Any chance you could compile with debugging on, and see if there is an overflow, also run with gdb?
./configure --with-bounds --without-lapack
gdb ./src/nec2++
Then type (where xxx.nec) is your input file
run -i xxx.nec -o xxx.out
It will be pretty slow, but hopefully the stacktrace on seg-fault will help.
Will do try.
I got an error as below: NEC++ Runtime Error: safe_array: array index: 1 exceeds -555984202
[Inferior 1 (process 8547) exited with code 01]

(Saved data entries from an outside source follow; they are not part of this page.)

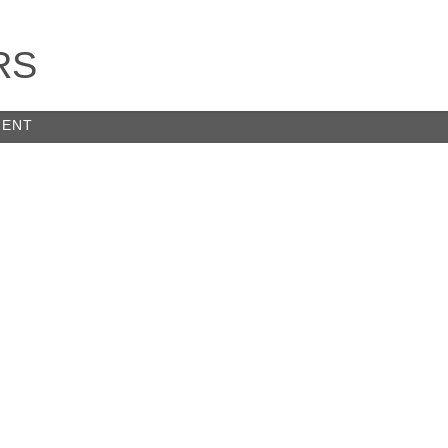
RS
MENT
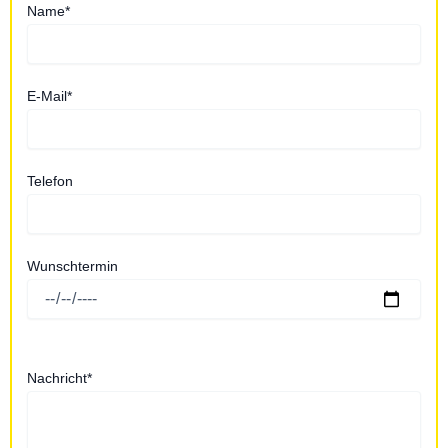
Name*
E-Mail*
Telefon
Wunschtermin
Nachricht*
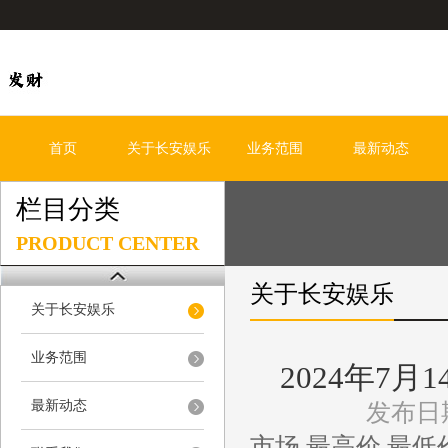
首页
关于长安娱乐
业务范围
最新动态
栏目分类
PRODUCT CENTER
关于长安娱乐
关于长安娱乐
业务范围
2024年7
最新动态
发布日期
市场 最高价 最低价 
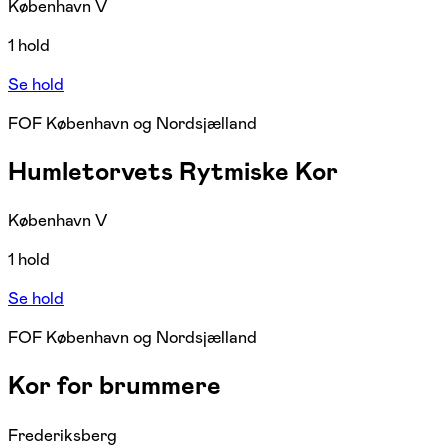
København V
1 hold
Se hold
FOF København og Nordsjælland
Humletorvets Rytmiske Kor
København V
1 hold
Se hold
FOF København og Nordsjælland
Kor for brummere
Frederiksberg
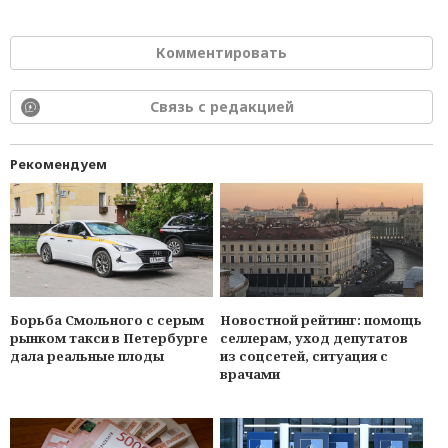
Комментировать
Связь с редакцией
Рекомендуем
Борьба Смольного с серым
Новостной рейтинг: помощь
рынком такси в Петербурге
селлерам, уход депутатов
дала реальные плоды
из соцсетей, ситуация с
врачами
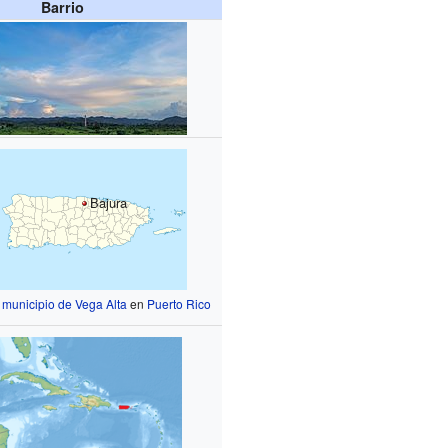
Barrio
Bajura
l
municipio de Vega Alta
en
Puerto Rico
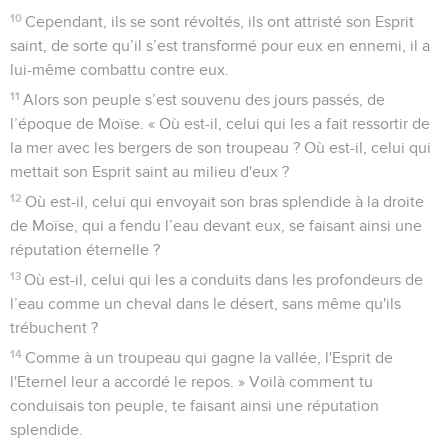
10
Cependant, ils se sont révoltés, ils ont attristé son Esprit
saint, de sorte qu’il s’est transformé pour eux en ennemi, il a
lui-même combattu contre eux.
11
Alors son peuple s’est souvenu des jours passés, de
l’époque de Moïse. « Où est-il, celui qui les a fait ressortir de
la mer avec les bergers de son troupeau ? Où est-il, celui qui
mettait son Esprit saint au milieu d'eux ?
12
Où est-il, celui qui envoyait son bras splendide à la droite
de Moïse, qui a fendu l’eau devant eux, se faisant ainsi une
réputation éternelle ?
13
Où est-il, celui qui les a conduits dans les profondeurs de
l’eau comme un cheval dans le désert, sans même qu'ils
trébuchent ?
14
Comme à un troupeau qui gagne la vallée, l'Esprit de
l'Eternel leur a accordé le repos. » Voilà comment tu
conduisais ton peuple, te faisant ainsi une réputation
splendide.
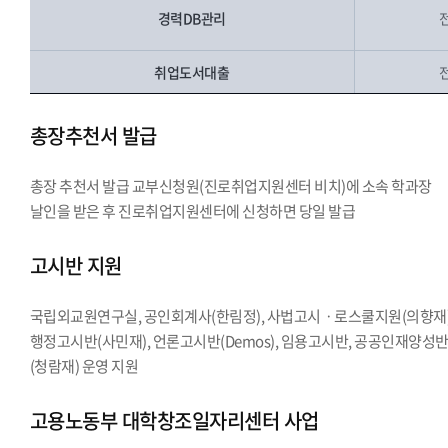
경력DB관리
취업도서대출
총장추천서 발급
총장 추천서 발급 교부신청원(진로취업지원센터 비치)에 소속 학과장
날인을 받은 후 진로취업지원센터에 신청하면 당일 발급
고시반 지원
국립외교원연구실, 공인회계사(한림정), 사법고시ㆍ로스쿨지원(의향재)
행정고시반(사민재), 언론고시반(Demos), 임용고시반, 공공인재양성
(청람재) 운영 지원
고용노동부 대학창조일자리센터 사업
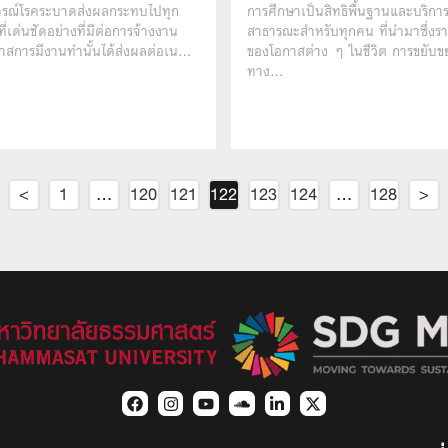
รณ์โรคระบาดส่งผลกระทบไปทุก
การศึกษาเป็นสิทธิพื้นฐานและบริกา
ี่เด่นชัดอย่างที่มีต่อการจ้างงาน
สาธารณะสำหรับทุกคน ที่นำมาซึ่ง
าสการมีงานทำนั้นได้ส่งผลต่อเน…
ของโอกาสต่าง ๆ ในชีวิต การขยับ
ทาง…
<
1
…
120
121
122
123
124
…
128
>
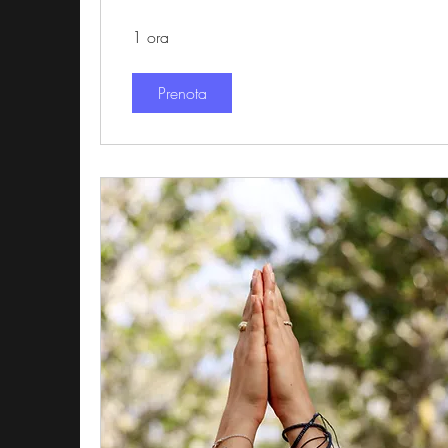
1 ora
Prenota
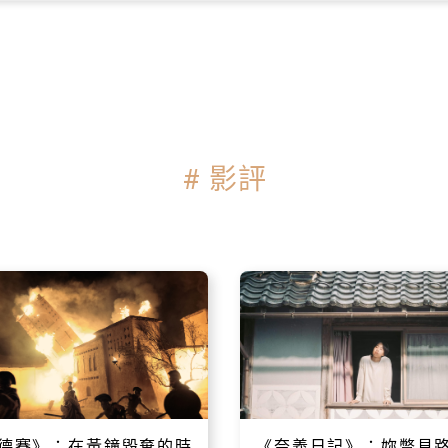
# 影評
德賽》：在黃鐘毀棄的時
《奈義日記》：妳瞥見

The output file is terminated as below: -------- ANTENNA ENVIRONMENT -------- FREE SPACE NEC++ Runtime Error: safe_array: array index: 1 exceeds -555984202
It seems safe_array catch negative length number "_len = -555984202" of "complex_array& cm" in nec_context.cpp.
nec_context.cpp 1040 int64_t iresrv = (m_geometry->n_plus_2m) * (m_geometry->np+3*m_geometry->mp);
These (m_geometry->n_plus_2m), (m_geometry->np) and (m_geometry->mp) are int. Then, the operation result is int also, iresrv is defined as int64_t, though. I am using gcc ver.4.7.2.
BTW, why did you change 2* to 3* ?
Thanks for the report. Changed 2 to 3 as the array was two small once patches were included (from memory). It looks like I should keep pushing the int64_t types further. I will patch, and double check.